• AIM OF THE EXERCISE: After finding the line that contains "right shoulder: (710, 162)" in the material below, print that line and all subsequent lines exactly, up to and including the last.

• RECORDS SHOWN:
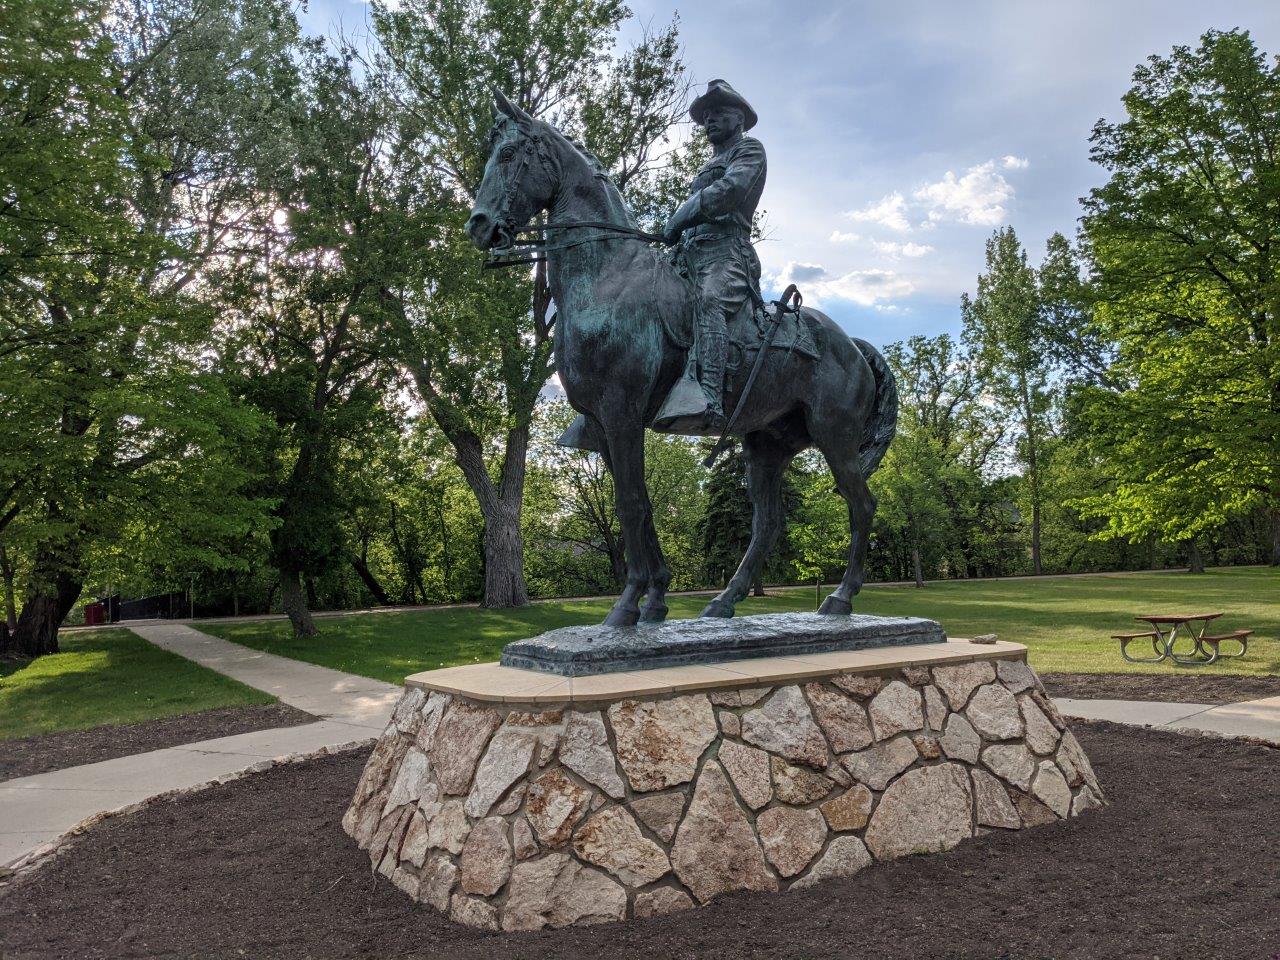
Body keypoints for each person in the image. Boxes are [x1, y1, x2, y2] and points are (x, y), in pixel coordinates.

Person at [662, 79, 767, 429]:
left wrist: (682, 214)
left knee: (709, 300)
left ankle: (709, 395)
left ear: (738, 119)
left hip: (727, 252)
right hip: (690, 252)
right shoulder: (710, 162)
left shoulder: (749, 151)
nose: (709, 120)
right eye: (706, 116)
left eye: (717, 113)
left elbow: (730, 190)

• RESPONSE AREA:
right shoulder: (710, 162)
left shoulder: (749, 151)
nose: (709, 120)
right eye: (706, 116)
left eye: (717, 113)
left elbow: (730, 190)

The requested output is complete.